Autoridades negam, mas aponta-se que a queda de índices de homicídios em SP se deve mais à ação do PCC nas periferias – proibindo matanças entre gangues e impedindo a guerra por pontos – do que a políticas públicas de segurança. Você defende essa tese. Por quê?

Sou um desses, dessa multidão, que sabem que as políticas produzidas pelo PCC em São Paulo estiveram diretamente relacionadas à queda de 70% dos homicídios no estado durante os anos 2000. Multidão das periferias, de quem vive perto dos que são mortos, dos que sabem o que acontece em torno de cada homicídio nas periferias. O homicídio não caiu nas regiões abastadas, nem caiu o latrocínio, nem os mortos pela polícia. Caiu drasticamente o “acerto de contas” entre bandidos, porque entre eles se instituiu uma nova lógica de gestão da ordem e da justiça, no ritmo do PCC, a partir dos anos 2000. Escrevi sobre isso entre 2010 e 2012, mas em ano eleitoral sempre esse assunto retorna à baila.

A sociedade brasileira e os representantes do Estado têm percebido de forma correta o PCC? Há equívocos nessa percepção?

Em geral, a imprensa, as forças policiais e o sistema de Justiça têm muitas evidências da presença e da operação do PCC, mas não entendem o esquema geral de funcionamento da facção. Por isso, fazem transferências, isolamento de supostas lideranças ou mesmo prisões de uma ou outra empresa criminal, considerando que estão atacando a facção, não aqueles bandidos especificamente. Assim, acabam sendo instrumentalizados pelo PCC para continuar crescendo. Essas punições são eficazes contra as pessoas, os grupos específicos, mas não contra a facção em geral. Quanto mais se prende, mais as facções se fortalecem.

Em São Paulo, o PCC impõe regras de “proceder”. Mas outros locais não as aceitam. Houve violentíssimas rebeliões em presídios do Norte e Nordeste, com a execução de integrantes da facção. A expansão do PCC pode pôr fim ao próprio PCC?

A forma de se organizar, de pensar a organização, deve ser a mesma em todos os estados. Mas cada lugar é um lugar, e o que as negociações locais enfrentam em cada lugar é totalmente diferente. De fato, em muitos estados o PCC não é visto por grupos locais como um ordenador legítimo, e isso pode provocar guerras, rupturas no mundo do crime. Olhando para o quadro geral, entretanto, o PCC é hoje muito mais presente nesses estados do que antes, e sua lógica de expansão parece capaz de obter mais aliados locais. Acho que a expansão fortalece o PCC, ainda que não implique hegemonia no mundo do crime em muitos estados.

Quais são as consequências do racha entre o PCC e o Comando Vermelho carioca?

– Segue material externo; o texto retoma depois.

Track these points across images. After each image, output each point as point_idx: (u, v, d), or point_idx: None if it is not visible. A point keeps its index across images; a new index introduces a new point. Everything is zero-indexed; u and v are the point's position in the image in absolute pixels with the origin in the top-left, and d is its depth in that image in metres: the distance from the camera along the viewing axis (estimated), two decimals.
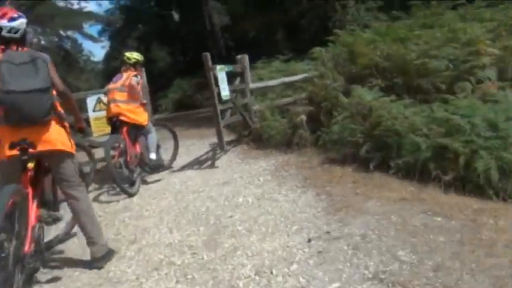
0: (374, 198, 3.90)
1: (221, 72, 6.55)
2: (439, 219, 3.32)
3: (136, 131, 5.52)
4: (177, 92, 21.19)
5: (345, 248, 3.02)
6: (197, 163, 6.58)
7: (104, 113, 6.10)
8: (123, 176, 5.23)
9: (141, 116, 5.51)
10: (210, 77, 6.17)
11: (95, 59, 39.88)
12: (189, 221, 4.00)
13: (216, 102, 6.26)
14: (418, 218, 3.37)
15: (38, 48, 4.51)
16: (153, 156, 5.64)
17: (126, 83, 5.46)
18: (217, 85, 6.20)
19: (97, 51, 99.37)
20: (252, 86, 7.72)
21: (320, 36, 10.16)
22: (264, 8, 13.45)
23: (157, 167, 5.79)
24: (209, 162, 6.43)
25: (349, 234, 3.23)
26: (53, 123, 2.98)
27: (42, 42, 30.72)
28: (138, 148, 5.57)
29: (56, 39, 32.13)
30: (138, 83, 5.48)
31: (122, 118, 5.34)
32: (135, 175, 5.42)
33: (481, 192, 3.76)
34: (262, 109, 7.40)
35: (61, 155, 3.07)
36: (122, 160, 5.24)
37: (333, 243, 3.12)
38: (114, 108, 5.39)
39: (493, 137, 4.01)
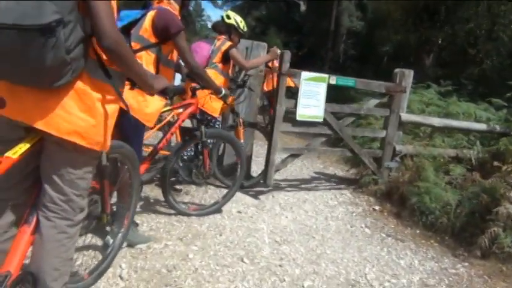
0: None
1: (313, 84, 4.48)
2: None
3: None
4: None
5: None
6: (296, 205, 4.31)
7: None
8: None
9: None
10: (281, 85, 4.37)
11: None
12: None
13: (278, 120, 4.41)
14: None
15: None
16: None
17: None
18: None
19: (215, 18, 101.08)
20: (404, 117, 5.23)
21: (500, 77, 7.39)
22: (421, 22, 10.65)
23: None
24: (325, 214, 4.13)
25: None
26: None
27: None
28: None
29: None
30: None
31: None
32: None
33: None
34: (414, 155, 4.96)
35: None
36: None
37: None
38: None
39: None
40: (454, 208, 3.85)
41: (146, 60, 2.70)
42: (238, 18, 4.27)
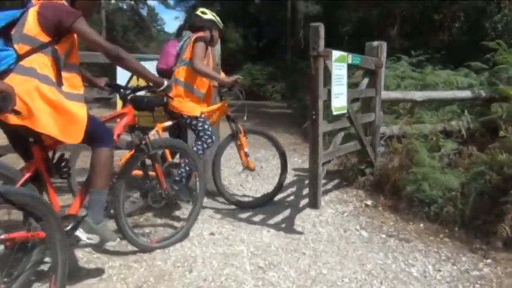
0: None
1: (339, 65, 3.62)
2: None
3: None
4: (246, 78, 18.61)
5: None
6: (278, 212, 3.70)
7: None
8: None
9: None
10: (317, 68, 3.21)
11: (169, 31, 39.73)
12: None
13: (320, 119, 3.30)
14: None
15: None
16: None
17: None
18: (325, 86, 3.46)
19: (170, 22, 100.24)
20: (383, 94, 4.69)
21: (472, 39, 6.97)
22: None
23: None
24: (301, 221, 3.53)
25: None
26: None
27: (120, 3, 30.44)
28: None
29: (133, 2, 31.78)
30: None
31: None
32: None
33: None
34: (399, 135, 4.42)
35: None
36: None
37: None
38: None
39: None
40: (459, 193, 3.31)
41: (40, 65, 2.05)
42: (214, 13, 3.68)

As consequências são vistas no Norte do Brasil, em Fortaleza, em Minas Gerais. A guerra ou a paz entre facções é um dos três fatores fundamentais da explicação das oscilações rápidas que vemos nas taxas de homicídios, em diversas regiões do país. Os outros dois são a dinâmica dos mercados ilegais, sua maior ou menor pujança, suas características em cada lugar; e as políticas de segurança, que insistem em prender os pequenos operadores desses mercados, levando-os para faculdades criminais, as cadeias. E pior, jogando mais gente no mundo do crime, na medida em que o posto que um menino ocupava no mercado ilegal vai ser ocupado por um outro menino, que se iniciará no crime.

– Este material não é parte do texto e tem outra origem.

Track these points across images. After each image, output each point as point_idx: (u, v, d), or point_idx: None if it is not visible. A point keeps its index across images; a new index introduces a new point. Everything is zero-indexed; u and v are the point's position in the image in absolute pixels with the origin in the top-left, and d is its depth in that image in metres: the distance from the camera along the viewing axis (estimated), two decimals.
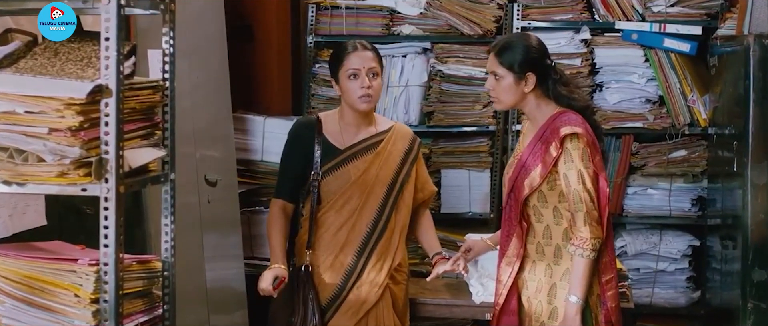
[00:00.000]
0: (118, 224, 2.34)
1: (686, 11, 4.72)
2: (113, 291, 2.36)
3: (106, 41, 2.30)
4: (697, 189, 4.79)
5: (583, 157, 3.02)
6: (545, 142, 3.08)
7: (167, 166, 2.64)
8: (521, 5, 4.79)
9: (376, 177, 3.41)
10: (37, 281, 2.42)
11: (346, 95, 3.37)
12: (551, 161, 3.05)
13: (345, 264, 3.38)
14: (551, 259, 3.14)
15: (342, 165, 3.39)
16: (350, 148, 3.41)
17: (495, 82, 3.13)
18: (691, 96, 4.69)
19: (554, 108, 3.14)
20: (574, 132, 3.03)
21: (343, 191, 3.37)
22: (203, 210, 4.05)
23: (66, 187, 2.33)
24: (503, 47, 3.14)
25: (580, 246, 3.01)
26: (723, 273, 4.37)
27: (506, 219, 3.21)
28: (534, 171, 3.09)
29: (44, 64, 2.49)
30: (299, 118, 3.50)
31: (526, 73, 3.10)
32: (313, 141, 3.38)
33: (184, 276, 3.39)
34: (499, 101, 3.16)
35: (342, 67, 3.36)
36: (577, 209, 3.01)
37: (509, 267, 3.18)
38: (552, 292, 3.12)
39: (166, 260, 2.64)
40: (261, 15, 5.08)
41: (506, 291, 3.18)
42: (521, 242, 3.15)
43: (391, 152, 3.45)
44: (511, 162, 3.27)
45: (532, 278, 3.17)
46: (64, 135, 2.28)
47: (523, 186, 3.11)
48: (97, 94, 2.31)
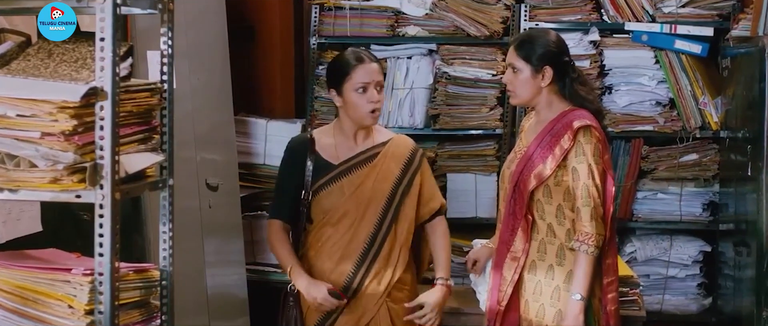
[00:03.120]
0: (114, 232, 2.27)
1: (697, 12, 4.69)
2: (108, 302, 2.28)
3: (101, 42, 2.23)
4: (709, 193, 4.76)
5: (595, 152, 3.04)
6: (556, 135, 3.08)
7: (165, 172, 2.56)
8: (529, 6, 4.74)
9: (372, 190, 3.30)
10: (30, 291, 2.35)
11: (353, 110, 3.26)
12: (563, 153, 3.04)
13: (341, 279, 3.26)
14: (554, 259, 3.10)
15: (335, 181, 3.29)
16: (344, 163, 3.31)
17: (513, 75, 3.16)
18: (703, 98, 4.65)
19: (566, 105, 3.15)
20: (588, 125, 3.04)
21: (338, 206, 3.27)
22: (204, 216, 4.02)
23: (59, 194, 2.26)
24: (522, 40, 3.19)
25: (585, 241, 3.00)
26: (736, 279, 4.32)
27: (510, 214, 3.16)
28: (543, 163, 3.07)
29: (37, 65, 2.43)
30: (292, 138, 3.43)
31: (543, 67, 3.12)
32: (306, 159, 3.29)
33: (185, 282, 3.36)
34: (516, 95, 3.18)
35: (349, 80, 3.24)
36: (585, 204, 3.01)
37: (515, 262, 3.13)
38: (555, 295, 3.08)
39: (165, 269, 2.57)
40: (263, 16, 5.08)
41: (511, 288, 3.12)
42: (527, 236, 3.11)
43: (389, 164, 3.34)
44: (511, 157, 3.24)
45: (530, 278, 3.13)
46: (58, 139, 2.22)
47: (531, 178, 3.09)
48: (91, 97, 2.24)
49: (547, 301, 3.10)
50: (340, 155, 3.31)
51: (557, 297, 3.08)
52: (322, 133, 3.37)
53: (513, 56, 3.16)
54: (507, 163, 3.26)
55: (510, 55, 3.18)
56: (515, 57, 3.15)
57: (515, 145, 3.30)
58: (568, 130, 3.05)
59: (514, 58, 3.15)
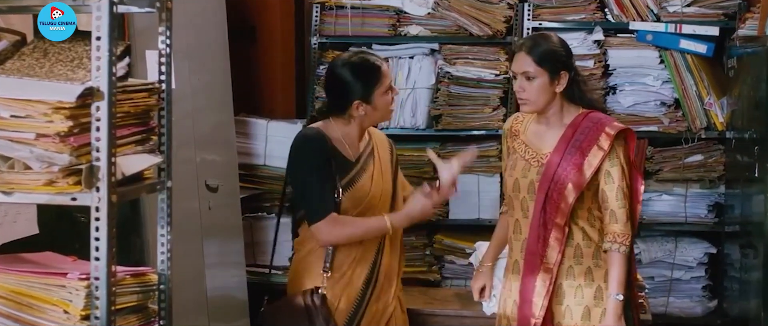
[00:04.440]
0: (111, 235, 2.23)
1: (703, 11, 4.65)
2: (105, 307, 2.24)
3: (97, 41, 2.19)
4: (714, 195, 4.73)
5: (627, 155, 3.07)
6: (585, 141, 3.04)
7: (163, 173, 2.53)
8: (532, 5, 4.71)
9: (383, 182, 3.32)
10: (24, 296, 2.31)
11: (381, 112, 3.28)
12: (601, 159, 3.03)
13: (364, 273, 3.27)
14: (591, 262, 3.10)
15: (359, 177, 3.27)
16: (359, 158, 3.30)
17: (527, 83, 3.07)
18: (708, 99, 4.62)
19: (577, 108, 3.12)
20: (624, 128, 3.06)
21: (363, 201, 3.25)
22: (204, 217, 4.00)
23: (55, 196, 2.22)
24: (534, 45, 3.09)
25: (623, 242, 3.02)
26: (742, 281, 4.29)
27: (540, 225, 3.07)
28: (578, 171, 3.04)
29: (32, 65, 2.39)
30: (305, 135, 3.29)
31: (559, 72, 3.07)
32: (329, 155, 3.22)
33: (184, 284, 3.33)
34: (531, 103, 3.09)
35: (380, 85, 3.23)
36: (621, 206, 3.03)
37: (548, 273, 3.08)
38: (599, 296, 3.09)
39: (163, 273, 2.53)
40: (264, 15, 5.08)
41: (547, 300, 3.07)
42: (562, 245, 3.07)
43: (384, 156, 3.38)
44: (521, 165, 3.13)
45: (569, 284, 3.10)
46: (52, 141, 2.18)
47: (568, 188, 3.04)
48: (87, 97, 2.20)
49: (590, 303, 3.09)
50: (352, 151, 3.28)
51: (601, 297, 3.08)
52: (327, 129, 3.28)
53: (526, 63, 3.06)
54: (518, 170, 3.14)
55: (522, 62, 3.07)
56: (530, 63, 3.05)
57: (516, 150, 3.19)
58: (601, 135, 3.03)
59: (528, 64, 3.06)
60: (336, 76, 3.26)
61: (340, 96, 3.25)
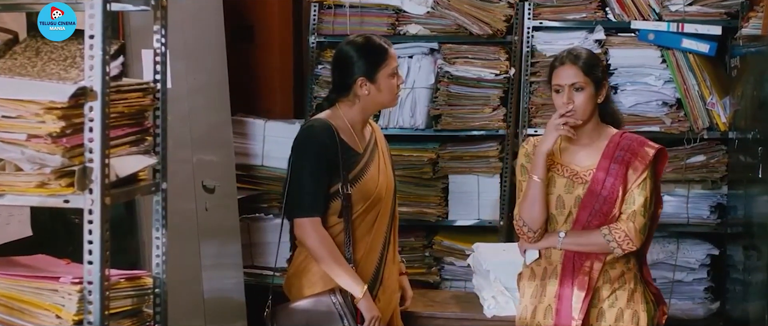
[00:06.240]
0: (104, 238, 2.19)
1: (705, 10, 4.61)
2: (98, 312, 2.20)
3: (90, 39, 2.16)
4: (716, 195, 4.70)
5: (658, 171, 3.16)
6: (623, 162, 3.09)
7: (158, 175, 2.49)
8: (533, 4, 4.68)
9: (387, 174, 3.31)
10: (16, 301, 2.27)
11: (386, 94, 3.25)
12: (639, 174, 3.08)
13: (371, 269, 3.24)
14: (624, 267, 3.14)
15: (367, 168, 3.24)
16: (366, 149, 3.27)
17: (575, 94, 3.08)
18: (711, 99, 4.59)
19: (606, 126, 3.17)
20: (660, 149, 3.12)
21: (372, 194, 3.22)
22: (201, 218, 3.99)
23: (47, 199, 2.19)
24: (578, 56, 3.12)
25: (620, 244, 3.05)
26: (745, 283, 4.26)
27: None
28: (618, 194, 3.09)
29: (24, 64, 2.36)
30: (312, 125, 3.24)
31: (602, 82, 3.13)
32: (337, 147, 3.18)
33: (180, 286, 3.31)
34: (579, 114, 3.08)
35: (386, 66, 3.23)
36: (642, 214, 3.08)
37: (586, 277, 3.10)
38: (631, 298, 3.14)
39: (158, 276, 2.49)
40: (262, 14, 5.07)
41: (586, 304, 3.09)
42: (604, 256, 3.12)
43: (383, 147, 3.38)
44: (564, 182, 3.11)
45: (606, 288, 3.13)
46: (44, 141, 2.15)
47: (613, 210, 3.09)
48: (80, 97, 2.17)
49: (623, 305, 3.12)
50: (359, 142, 3.26)
51: (632, 300, 3.13)
52: (333, 119, 3.24)
53: (574, 73, 3.07)
54: (560, 187, 3.11)
55: (570, 74, 3.08)
56: (578, 74, 3.07)
57: (550, 169, 3.13)
58: (641, 151, 3.09)
59: (577, 75, 3.07)
60: (342, 53, 3.28)
61: (345, 73, 3.23)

O que deveria ser feito para combater a ação do PCC e demais facções que atuam no país?

Seria preciso revisar, com responsabilidade, o nosso modelo de segurança pública. No modelo, deve ser privilegiada a regulação dos mercados ilegais, de drogas, armas, veículos furtados, etc. Não a punição dos pequenos operadores desses mercados, que lotam as cadeias e produzem mais gelo a ser enxugado em seguida. Esses mercados hoje crescem sem qualquer freio, produzindo uma espiral de postos de trabalho no mundo do crime. Uma espiral de violência cotidiana, por vezes letal. Em segundo lugar, deve ser ofertada justiça todos, esclarecendo homicídios, punindo quando necessário, demonstrando que o Estado trata a todos como cidadãos. Mas, antes de tudo, é preciso conhecer, entender o que está acontecendo no universo criminal. Nem isso fizemos ainda.